Protective effects of [Gly14]-Humanin on beta-amyloid-induced PC12 cell death by preventing mitochondrial dysfunction
Neurochem Int2010 Feb;56(3):417-23.PMID: 19941922DOI: 10.1016/j.neuint.2009.11.015
Mitochondrial dysfunction is a hallmark of beta-amyloid (Abeta)-induced neuronal toxicity in Alzheimer's disease (AD), and is considered as an early event in AD pathology.

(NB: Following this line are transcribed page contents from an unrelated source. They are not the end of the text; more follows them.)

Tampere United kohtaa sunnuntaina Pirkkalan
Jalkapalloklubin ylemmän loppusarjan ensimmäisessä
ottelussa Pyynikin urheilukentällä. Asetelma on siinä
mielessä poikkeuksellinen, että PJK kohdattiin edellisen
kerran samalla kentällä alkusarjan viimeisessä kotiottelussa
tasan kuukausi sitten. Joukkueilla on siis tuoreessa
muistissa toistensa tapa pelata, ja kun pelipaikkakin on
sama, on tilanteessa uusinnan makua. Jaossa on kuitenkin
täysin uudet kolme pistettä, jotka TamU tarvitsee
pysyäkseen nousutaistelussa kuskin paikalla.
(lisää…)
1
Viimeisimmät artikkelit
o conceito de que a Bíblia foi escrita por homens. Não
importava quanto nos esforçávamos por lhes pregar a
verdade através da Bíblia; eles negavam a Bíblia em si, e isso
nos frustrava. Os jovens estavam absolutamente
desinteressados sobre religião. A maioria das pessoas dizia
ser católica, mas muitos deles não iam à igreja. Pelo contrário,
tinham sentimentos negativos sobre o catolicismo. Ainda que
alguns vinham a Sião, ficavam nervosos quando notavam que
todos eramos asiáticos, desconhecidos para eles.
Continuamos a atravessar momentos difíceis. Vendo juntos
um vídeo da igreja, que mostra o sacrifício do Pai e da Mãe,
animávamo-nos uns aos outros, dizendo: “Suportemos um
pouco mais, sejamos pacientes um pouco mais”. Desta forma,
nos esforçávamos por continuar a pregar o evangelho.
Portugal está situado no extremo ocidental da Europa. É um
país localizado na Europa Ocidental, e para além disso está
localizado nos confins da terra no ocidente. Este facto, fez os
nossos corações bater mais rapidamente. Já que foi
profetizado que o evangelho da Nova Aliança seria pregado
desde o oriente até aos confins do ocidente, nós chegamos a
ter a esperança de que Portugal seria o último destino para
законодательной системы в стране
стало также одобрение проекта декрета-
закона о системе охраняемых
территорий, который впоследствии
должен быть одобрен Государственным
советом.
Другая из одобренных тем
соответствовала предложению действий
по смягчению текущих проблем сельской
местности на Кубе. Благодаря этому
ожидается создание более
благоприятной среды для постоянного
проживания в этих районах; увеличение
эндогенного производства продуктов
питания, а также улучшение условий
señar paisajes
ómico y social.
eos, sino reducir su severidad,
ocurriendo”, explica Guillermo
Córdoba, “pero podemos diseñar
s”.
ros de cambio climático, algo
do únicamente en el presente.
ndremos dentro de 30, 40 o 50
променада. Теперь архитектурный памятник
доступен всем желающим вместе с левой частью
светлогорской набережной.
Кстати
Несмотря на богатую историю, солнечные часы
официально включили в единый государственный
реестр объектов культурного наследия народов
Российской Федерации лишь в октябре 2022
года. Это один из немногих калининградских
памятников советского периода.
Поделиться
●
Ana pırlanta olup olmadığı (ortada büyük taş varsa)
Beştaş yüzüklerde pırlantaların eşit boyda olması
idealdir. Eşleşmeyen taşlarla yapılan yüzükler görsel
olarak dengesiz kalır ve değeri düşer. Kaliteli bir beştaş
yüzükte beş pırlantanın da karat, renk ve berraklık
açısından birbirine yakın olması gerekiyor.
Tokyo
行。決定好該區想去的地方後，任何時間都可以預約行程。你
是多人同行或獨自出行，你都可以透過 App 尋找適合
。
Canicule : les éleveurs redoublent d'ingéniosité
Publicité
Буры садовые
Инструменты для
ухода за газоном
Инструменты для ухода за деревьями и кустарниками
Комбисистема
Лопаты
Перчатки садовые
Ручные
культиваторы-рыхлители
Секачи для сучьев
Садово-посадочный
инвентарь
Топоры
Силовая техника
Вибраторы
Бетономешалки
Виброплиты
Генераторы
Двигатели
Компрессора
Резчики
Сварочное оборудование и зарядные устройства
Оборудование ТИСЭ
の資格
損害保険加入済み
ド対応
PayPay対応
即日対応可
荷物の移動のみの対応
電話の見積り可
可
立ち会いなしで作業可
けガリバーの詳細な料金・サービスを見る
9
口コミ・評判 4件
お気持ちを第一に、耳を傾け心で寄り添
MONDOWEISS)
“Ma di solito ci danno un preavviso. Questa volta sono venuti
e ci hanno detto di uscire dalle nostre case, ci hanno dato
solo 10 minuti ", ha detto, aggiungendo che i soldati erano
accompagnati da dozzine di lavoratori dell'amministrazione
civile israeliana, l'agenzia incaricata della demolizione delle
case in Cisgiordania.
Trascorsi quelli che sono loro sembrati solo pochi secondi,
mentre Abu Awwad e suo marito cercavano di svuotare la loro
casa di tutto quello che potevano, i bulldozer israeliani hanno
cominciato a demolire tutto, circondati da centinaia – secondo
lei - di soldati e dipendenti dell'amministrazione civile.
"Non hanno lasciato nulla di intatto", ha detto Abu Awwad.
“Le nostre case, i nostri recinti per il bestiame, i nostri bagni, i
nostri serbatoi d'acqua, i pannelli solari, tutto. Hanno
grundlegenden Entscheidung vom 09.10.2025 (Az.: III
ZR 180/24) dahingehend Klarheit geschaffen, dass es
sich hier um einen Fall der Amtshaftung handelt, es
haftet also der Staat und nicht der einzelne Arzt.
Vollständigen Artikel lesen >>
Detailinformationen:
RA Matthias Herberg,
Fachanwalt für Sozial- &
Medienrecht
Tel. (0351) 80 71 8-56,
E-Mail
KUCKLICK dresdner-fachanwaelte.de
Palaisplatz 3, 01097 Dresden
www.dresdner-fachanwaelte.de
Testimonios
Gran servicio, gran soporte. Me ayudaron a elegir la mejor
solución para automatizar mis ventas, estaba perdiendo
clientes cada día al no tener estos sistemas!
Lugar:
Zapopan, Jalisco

Humanin (HN) and its derivative, [Gly14]-Humanin (HNG), are known for their ability to suppress neuronal death induced by AD-related insults in vitro and in vivo. In the present study, we investigated the neuroprotective effects of HNG on Abeta(25-35)-induced toxicity and its potential mechanisms in PC12 cells. Exposure of PC12 cells to 25 microM Abeta(25-35) caused significant viability loss and cell apoptosis. In addition, decreased mitochondrial membrane potential and increased cytochrome c releases from mitochondria were also observed after Abeta(25-35) exposure. All these effects induced by Abeta(25-35) were markedly reversed by HNG. Pretreatment with 100 nM HNG 6h prior to Abeta(25-35) exposure significantly elevated cell viability, reduced Abeta(25-35)-induced cell apoptosis, stabilized mitochondrial membrane potential, and blocked cytochrome c release from mitochondria. Furthermore, HNG also ameliorated the Abeta(25-35)-induced Bcl-2/Bax ratio reduction and decreased caspase-3 activity in PC12 cells. These results demonstrate that HNG could attenuate Abeta(25-35)-induced PC12 cell injury and apoptosis by preventing mitochondrial dysfunction. Furthermore, these data suggest that mitochondria are involved in the protective effect of HNG against Abeta(25-35).